Frequently Asked Questions

Compile all of the tax documents you usually receive in late December or January to show all your income and other tax information for the year. These documents may include:

  • W-2s from your employers
  • 1099-MISC forms for self-employment income
  • K-1 forms for income from a partnership, small business or trust
  • 1099-SSA form showing Social Security received
  • 1099-INT (interest) and 1099-DIV (dividends) forms
  • 1099-B forms showing brokerage trades in stocks and bonds

If you have additional income not reported on a W-2 or 1099 form, such as income from rental properties, other self-employment income, or alimony, you’ll need written documentation of that as well, which could include a spreadsheet, bank statements or other written evidence.

If you’re not sure if something qualifies as a tax-related expense or if you have questions, go ahead and bring canceled checks, receipts or spreadsheets, and we’ll help you figure it out. This may include contributions to your traditional or SEP-IRA, moving expenses, college expenses, medical and dental expenses, real estate taxes, gifts to charities and churches, and childcare costs. In some cases, you may receive an annual statement regarding some of these expenses that you can bring with you. Mortgage interest, for example, is reported to you on form 1098, and student loan interest is reported on form 1098-E.

If you paid estimated taxes, you’ll also need to provide us with a summary of your federal and state estimated payments and canceled checks. We have a great tax organizer we’d be happy to provide to help you keep everything organized and ensure you haven’t forgotten anything relevant for you or your family members.

First of all, don’t panic. As your trusted financial partners, we’re here to guide you through the entire process and protect your best interests. As soon as you receive the notice, give us a call, and we’ll work through it together. 

The first step will be to take a careful look at the specifics of the notice. Understanding what the IRS is asking for ensures we’re well prepared. Some audits involve only parts of a single year’s tax return, while others can include entire returns for multiple years. We may need to just mail the IRS some additional information, or we may be required to meet with an IRS agent. We will be happy to accompany you to any meeting with the IRS. 

You might be tempted to avoid dealing with the stress and put off your response to the audit notice, but that will only make things more challenging. The sooner we can help you begin to pull your information together, to request information from others, such as charities, credit card companies, and banks, the sooner we’ll be able to resolve the issue. 

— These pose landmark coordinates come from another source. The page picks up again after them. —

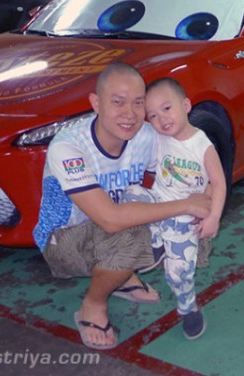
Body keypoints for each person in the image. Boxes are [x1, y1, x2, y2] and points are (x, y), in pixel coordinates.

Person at [32, 62, 211, 351]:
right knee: (136, 235)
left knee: (189, 225)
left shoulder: (145, 136)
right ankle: (93, 304)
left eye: (138, 103)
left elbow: (194, 164)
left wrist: (208, 197)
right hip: (62, 240)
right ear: (96, 103)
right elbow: (110, 219)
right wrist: (185, 204)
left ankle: (121, 277)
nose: (129, 113)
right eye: (118, 102)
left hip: (112, 230)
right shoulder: (69, 147)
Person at [144, 77, 227, 340]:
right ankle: (156, 243)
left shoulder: (202, 145)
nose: (161, 119)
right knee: (131, 194)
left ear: (186, 105)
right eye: (153, 116)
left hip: (185, 219)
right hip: (158, 206)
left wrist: (214, 217)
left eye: (167, 108)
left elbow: (219, 183)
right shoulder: (157, 138)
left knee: (178, 273)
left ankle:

You may be asked to provide:

  • Bank statements and cancelled checks
  • Receipts
  • Print-outs and digital copies of electronic records and logs
  • Appointment books, calendars and/or journals
  • Worksheets showing your calculations for each item
  • An extra copy of all documentation

Once you’ve located all of the requested information, we’ll help you organize it to make the IRS agent’s job easier and to help speed the audit process. 

When the time comes to respond, we’ll help you deliver the information in the most appropriate way with regard to the requirements of the audit request. We can accompany you to any meeting, or in some cases, may be able to represent you without your attendance. If you need to respond by mail, we’ll help ensure all of the proper documentation is included and all copies and records are made and filed for you. 

Once you receive the results of the auditor’s findings, we can help you process any additional requirements. You may have to pay an additional amount to the IRS, return part of a refund, or you may receive money back. You also have the right to appeal the IRS agent’s findings to a supervisor or the IRS Appeals Division, and you can take your case to the U.S. Tax Court, again with our expert team right alongside you for support.

Congratulations on your decision to launch a new business! Let Hayes & Associates get you started on the right foot by helping you lay a strong financial foundation. We can help you navigate the new business process. Please call us for more information, because we love working with new business owners!
  • Decide what type of business entity (LLC, S Corp, etc.) you should to establish by letting us explain the tax aspects of each.
  • With the help of our legal team, we can help you understand policies and procedures regarding federal and state laws governing creation, ownership and operation of your business.
  • Choose your official target launch date and decide whether a legal agreement needs to be drafted among the organization’s principals.
  • File with state for the Certificate of Assumed Name (DBA)
  • Obtain your Federal Employer Identification Number (EIN)
  • File for incorporation or file necessary LLC or partnership documents with the state.
  • Obtain state tax ID numbers, file required documents with the state unemployment tax department, and obtain state sales tax certificates.
  • Secure any city, county, or local business licenses and permits.
  • Open a business checking account and determine a plan for funding the start-up.
  • Consider electing a board of directors if appropriate for the size and type of organization.
  • Set up an accounting and payroll system for your new business.
  • Determine your marketing strategy with regard to the business launch and be sure to notify the local chamber of commerce, the media outlets, and any business partners.
  • Consult with an insurance professional to obtain business liability and workers’ compensation coverage.
  • Review wills and estate plans of owners and/or principals.